**Data in this exercise**

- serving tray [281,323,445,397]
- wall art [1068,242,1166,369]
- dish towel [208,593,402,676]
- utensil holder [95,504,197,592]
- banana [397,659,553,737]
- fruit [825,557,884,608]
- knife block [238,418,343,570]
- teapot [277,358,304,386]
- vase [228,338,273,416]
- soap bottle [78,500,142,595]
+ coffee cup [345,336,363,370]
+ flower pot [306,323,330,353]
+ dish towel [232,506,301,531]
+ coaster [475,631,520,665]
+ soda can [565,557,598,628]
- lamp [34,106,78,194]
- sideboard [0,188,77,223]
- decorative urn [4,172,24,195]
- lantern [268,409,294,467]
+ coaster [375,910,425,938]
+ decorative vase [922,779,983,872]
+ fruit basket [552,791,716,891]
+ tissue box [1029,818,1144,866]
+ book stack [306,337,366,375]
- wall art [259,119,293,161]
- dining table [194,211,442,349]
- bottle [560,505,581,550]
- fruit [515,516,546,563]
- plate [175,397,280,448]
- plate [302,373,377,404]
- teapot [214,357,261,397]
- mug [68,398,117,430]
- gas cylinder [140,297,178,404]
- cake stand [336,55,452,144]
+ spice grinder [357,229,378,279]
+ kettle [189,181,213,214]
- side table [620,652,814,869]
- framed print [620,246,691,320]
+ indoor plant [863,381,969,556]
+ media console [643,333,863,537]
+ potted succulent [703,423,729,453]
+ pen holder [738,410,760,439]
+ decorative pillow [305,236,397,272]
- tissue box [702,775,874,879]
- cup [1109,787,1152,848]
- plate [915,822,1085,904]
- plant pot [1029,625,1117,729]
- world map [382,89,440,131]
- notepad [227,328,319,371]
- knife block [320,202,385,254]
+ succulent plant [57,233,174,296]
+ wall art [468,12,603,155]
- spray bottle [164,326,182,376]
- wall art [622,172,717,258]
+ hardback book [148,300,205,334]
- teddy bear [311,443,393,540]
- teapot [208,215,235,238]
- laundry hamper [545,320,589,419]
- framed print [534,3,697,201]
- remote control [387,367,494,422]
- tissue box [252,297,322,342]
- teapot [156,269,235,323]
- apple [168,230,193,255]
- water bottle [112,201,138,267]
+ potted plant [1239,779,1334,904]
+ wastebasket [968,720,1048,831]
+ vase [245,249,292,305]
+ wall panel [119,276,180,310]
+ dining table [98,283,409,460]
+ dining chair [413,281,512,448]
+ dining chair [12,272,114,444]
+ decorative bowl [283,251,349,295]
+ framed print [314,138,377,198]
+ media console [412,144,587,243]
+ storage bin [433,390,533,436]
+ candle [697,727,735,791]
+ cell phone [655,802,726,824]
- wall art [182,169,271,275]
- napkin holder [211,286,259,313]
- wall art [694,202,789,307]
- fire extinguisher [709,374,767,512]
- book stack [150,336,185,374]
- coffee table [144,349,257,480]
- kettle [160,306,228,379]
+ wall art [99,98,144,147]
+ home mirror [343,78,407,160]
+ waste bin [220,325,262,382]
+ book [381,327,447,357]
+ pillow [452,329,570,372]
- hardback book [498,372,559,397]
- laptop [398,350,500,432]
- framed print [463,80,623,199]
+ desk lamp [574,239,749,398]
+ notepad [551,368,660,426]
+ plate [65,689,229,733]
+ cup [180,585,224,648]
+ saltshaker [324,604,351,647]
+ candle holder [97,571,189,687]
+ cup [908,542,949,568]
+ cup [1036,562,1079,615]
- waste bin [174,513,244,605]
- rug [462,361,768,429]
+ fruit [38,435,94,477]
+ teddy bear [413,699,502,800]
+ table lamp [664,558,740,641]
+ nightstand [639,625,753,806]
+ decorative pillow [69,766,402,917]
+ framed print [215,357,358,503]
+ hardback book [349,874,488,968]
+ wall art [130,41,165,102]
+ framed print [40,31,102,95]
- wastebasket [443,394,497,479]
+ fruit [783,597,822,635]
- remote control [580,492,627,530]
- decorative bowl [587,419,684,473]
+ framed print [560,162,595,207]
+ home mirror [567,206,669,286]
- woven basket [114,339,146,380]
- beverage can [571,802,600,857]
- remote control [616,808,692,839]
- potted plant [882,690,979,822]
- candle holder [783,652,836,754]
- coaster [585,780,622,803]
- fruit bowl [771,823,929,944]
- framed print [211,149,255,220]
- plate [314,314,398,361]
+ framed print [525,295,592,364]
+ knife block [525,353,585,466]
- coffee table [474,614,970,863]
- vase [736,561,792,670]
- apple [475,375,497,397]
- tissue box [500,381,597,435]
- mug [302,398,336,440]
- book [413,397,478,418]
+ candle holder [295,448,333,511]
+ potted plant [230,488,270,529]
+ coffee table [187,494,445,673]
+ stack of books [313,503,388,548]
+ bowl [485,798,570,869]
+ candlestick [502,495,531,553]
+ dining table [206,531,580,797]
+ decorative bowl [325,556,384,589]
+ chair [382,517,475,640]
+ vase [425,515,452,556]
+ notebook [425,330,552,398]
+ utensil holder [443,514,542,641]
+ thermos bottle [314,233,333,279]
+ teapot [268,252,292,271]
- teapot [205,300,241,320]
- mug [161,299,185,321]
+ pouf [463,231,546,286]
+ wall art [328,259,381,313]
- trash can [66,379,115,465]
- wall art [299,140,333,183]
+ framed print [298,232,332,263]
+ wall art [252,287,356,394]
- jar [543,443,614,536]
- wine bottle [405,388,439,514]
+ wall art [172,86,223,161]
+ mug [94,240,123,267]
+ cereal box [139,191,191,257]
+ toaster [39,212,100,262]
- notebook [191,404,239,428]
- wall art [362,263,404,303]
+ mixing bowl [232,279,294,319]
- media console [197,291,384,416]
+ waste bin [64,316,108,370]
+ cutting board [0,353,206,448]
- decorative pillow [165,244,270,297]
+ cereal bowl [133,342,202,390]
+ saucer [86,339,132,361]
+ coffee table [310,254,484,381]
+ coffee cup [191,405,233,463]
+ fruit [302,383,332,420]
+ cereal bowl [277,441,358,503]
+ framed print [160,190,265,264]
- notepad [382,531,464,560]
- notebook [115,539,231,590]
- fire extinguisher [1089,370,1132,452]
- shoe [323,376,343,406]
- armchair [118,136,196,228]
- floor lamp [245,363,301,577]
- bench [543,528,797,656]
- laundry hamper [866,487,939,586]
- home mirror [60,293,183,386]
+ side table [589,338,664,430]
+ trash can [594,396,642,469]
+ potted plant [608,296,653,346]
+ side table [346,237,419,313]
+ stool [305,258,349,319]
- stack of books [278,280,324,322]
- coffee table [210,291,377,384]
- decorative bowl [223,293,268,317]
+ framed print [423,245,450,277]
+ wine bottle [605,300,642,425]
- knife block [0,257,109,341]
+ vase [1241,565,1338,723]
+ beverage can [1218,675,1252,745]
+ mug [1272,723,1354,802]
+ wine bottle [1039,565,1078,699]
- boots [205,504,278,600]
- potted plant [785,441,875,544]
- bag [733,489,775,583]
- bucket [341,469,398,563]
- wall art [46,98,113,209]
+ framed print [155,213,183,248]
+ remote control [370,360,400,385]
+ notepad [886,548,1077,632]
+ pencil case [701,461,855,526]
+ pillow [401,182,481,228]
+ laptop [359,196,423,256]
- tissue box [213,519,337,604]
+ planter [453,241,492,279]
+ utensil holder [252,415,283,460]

**Instructions to follow**
Retype each entry exactly, missing none.

**Answer for the task**
- serving tray [281,323,445,397]
- wall art [1068,242,1166,369]
- dish towel [208,593,402,676]
- utensil holder [95,504,197,592]
- banana [397,659,553,737]
- fruit [825,557,884,608]
- knife block [238,418,343,570]
- teapot [277,358,304,386]
- vase [228,338,273,416]
- soap bottle [78,500,142,595]
+ coffee cup [345,336,363,370]
+ flower pot [306,323,330,353]
+ dish towel [232,506,301,531]
+ coaster [475,631,520,665]
+ soda can [565,557,598,628]
- lamp [34,106,78,194]
- sideboard [0,188,77,223]
- decorative urn [4,172,24,195]
- lantern [268,409,294,467]
+ coaster [375,910,425,938]
+ decorative vase [922,779,983,872]
+ fruit basket [552,791,716,891]
+ tissue box [1029,818,1144,866]
+ book stack [306,337,366,375]
- wall art [259,119,293,161]
- dining table [194,211,442,349]
- bottle [560,505,581,550]
- fruit [515,516,546,563]
- plate [175,397,280,448]
- plate [302,373,377,404]
- teapot [214,357,261,397]
- mug [68,398,117,430]
- gas cylinder [140,297,178,404]
- cake stand [336,55,452,144]
+ spice grinder [357,229,378,279]
+ kettle [189,181,213,214]
- side table [620,652,814,869]
- framed print [620,246,691,320]
+ indoor plant [863,381,969,556]
+ media console [643,333,863,537]
+ potted succulent [703,423,729,453]
+ pen holder [738,410,760,439]
+ decorative pillow [305,236,397,272]
- tissue box [702,775,874,879]
- cup [1109,787,1152,848]
- plate [915,822,1085,904]
- plant pot [1029,625,1117,729]
- world map [382,89,440,131]
- notepad [227,328,319,371]
- knife block [320,202,385,254]
+ succulent plant [57,233,174,296]
+ wall art [468,12,603,155]
- spray bottle [164,326,182,376]
- wall art [622,172,717,258]
+ hardback book [148,300,205,334]
- teddy bear [311,443,393,540]
- teapot [208,215,235,238]
- laundry hamper [545,320,589,419]
- framed print [534,3,697,201]
- remote control [387,367,494,422]
- tissue box [252,297,322,342]
- teapot [156,269,235,323]
- apple [168,230,193,255]
- water bottle [112,201,138,267]
+ potted plant [1239,779,1334,904]
+ wastebasket [968,720,1048,831]
+ vase [245,249,292,305]
+ wall panel [119,276,180,310]
+ dining table [98,283,409,460]
+ dining chair [413,281,512,448]
+ dining chair [12,272,114,444]
+ decorative bowl [283,251,349,295]
+ framed print [314,138,377,198]
+ media console [412,144,587,243]
+ storage bin [433,390,533,436]
+ candle [697,727,735,791]
+ cell phone [655,802,726,824]
- wall art [182,169,271,275]
- napkin holder [211,286,259,313]
- wall art [694,202,789,307]
- fire extinguisher [709,374,767,512]
- book stack [150,336,185,374]
- coffee table [144,349,257,480]
- kettle [160,306,228,379]
+ wall art [99,98,144,147]
+ home mirror [343,78,407,160]
+ waste bin [220,325,262,382]
+ book [381,327,447,357]
+ pillow [452,329,570,372]
- hardback book [498,372,559,397]
- laptop [398,350,500,432]
- framed print [463,80,623,199]
+ desk lamp [574,239,749,398]
+ notepad [551,368,660,426]
+ plate [65,689,229,733]
+ cup [180,585,224,648]
+ saltshaker [324,604,351,647]
+ candle holder [97,571,189,687]
+ cup [908,542,949,568]
+ cup [1036,562,1079,615]
- waste bin [174,513,244,605]
- rug [462,361,768,429]
+ fruit [38,435,94,477]
+ teddy bear [413,699,502,800]
+ table lamp [664,558,740,641]
+ nightstand [639,625,753,806]
+ decorative pillow [69,766,402,917]
+ framed print [215,357,358,503]
+ hardback book [349,874,488,968]
+ wall art [130,41,165,102]
+ framed print [40,31,102,95]
- wastebasket [443,394,497,479]
+ fruit [783,597,822,635]
- remote control [580,492,627,530]
- decorative bowl [587,419,684,473]
+ framed print [560,162,595,207]
+ home mirror [567,206,669,286]
- woven basket [114,339,146,380]
- beverage can [571,802,600,857]
- remote control [616,808,692,839]
- potted plant [882,690,979,822]
- candle holder [783,652,836,754]
- coaster [585,780,622,803]
- fruit bowl [771,823,929,944]
- framed print [211,149,255,220]
- plate [314,314,398,361]
+ framed print [525,295,592,364]
+ knife block [525,353,585,466]
- coffee table [474,614,970,863]
- vase [736,561,792,670]
- apple [475,375,497,397]
- tissue box [500,381,597,435]
- mug [302,398,336,440]
- book [413,397,478,418]
+ candle holder [295,448,333,511]
+ potted plant [230,488,270,529]
+ coffee table [187,494,445,673]
+ stack of books [313,503,388,548]
+ bowl [485,798,570,869]
+ candlestick [502,495,531,553]
+ dining table [206,531,580,797]
+ decorative bowl [325,556,384,589]
+ chair [382,517,475,640]
+ vase [425,515,452,556]
+ notebook [425,330,552,398]
+ utensil holder [443,514,542,641]
+ thermos bottle [314,233,333,279]
+ teapot [268,252,292,271]
- teapot [205,300,241,320]
- mug [161,299,185,321]
+ pouf [463,231,546,286]
+ wall art [328,259,381,313]
- trash can [66,379,115,465]
- wall art [299,140,333,183]
+ framed print [298,232,332,263]
+ wall art [252,287,356,394]
- jar [543,443,614,536]
- wine bottle [405,388,439,514]
+ wall art [172,86,223,161]
+ mug [94,240,123,267]
+ cereal box [139,191,191,257]
+ toaster [39,212,100,262]
- notebook [191,404,239,428]
- wall art [362,263,404,303]
+ mixing bowl [232,279,294,319]
- media console [197,291,384,416]
+ waste bin [64,316,108,370]
+ cutting board [0,353,206,448]
- decorative pillow [165,244,270,297]
+ cereal bowl [133,342,202,390]
+ saucer [86,339,132,361]
+ coffee table [310,254,484,381]
+ coffee cup [191,405,233,463]
+ fruit [302,383,332,420]
+ cereal bowl [277,441,358,503]
+ framed print [160,190,265,264]
- notepad [382,531,464,560]
- notebook [115,539,231,590]
- fire extinguisher [1089,370,1132,452]
- shoe [323,376,343,406]
- armchair [118,136,196,228]
- floor lamp [245,363,301,577]
- bench [543,528,797,656]
- laundry hamper [866,487,939,586]
- home mirror [60,293,183,386]
+ side table [589,338,664,430]
+ trash can [594,396,642,469]
+ potted plant [608,296,653,346]
+ side table [346,237,419,313]
+ stool [305,258,349,319]
- stack of books [278,280,324,322]
- coffee table [210,291,377,384]
- decorative bowl [223,293,268,317]
+ framed print [423,245,450,277]
+ wine bottle [605,300,642,425]
- knife block [0,257,109,341]
+ vase [1241,565,1338,723]
+ beverage can [1218,675,1252,745]
+ mug [1272,723,1354,802]
+ wine bottle [1039,565,1078,699]
- boots [205,504,278,600]
- potted plant [785,441,875,544]
- bag [733,489,775,583]
- bucket [341,469,398,563]
- wall art [46,98,113,209]
+ framed print [155,213,183,248]
+ remote control [370,360,400,385]
+ notepad [886,548,1077,632]
+ pencil case [701,461,855,526]
+ pillow [401,182,481,228]
+ laptop [359,196,423,256]
- tissue box [213,519,337,604]
+ planter [453,241,492,279]
+ utensil holder [252,415,283,460]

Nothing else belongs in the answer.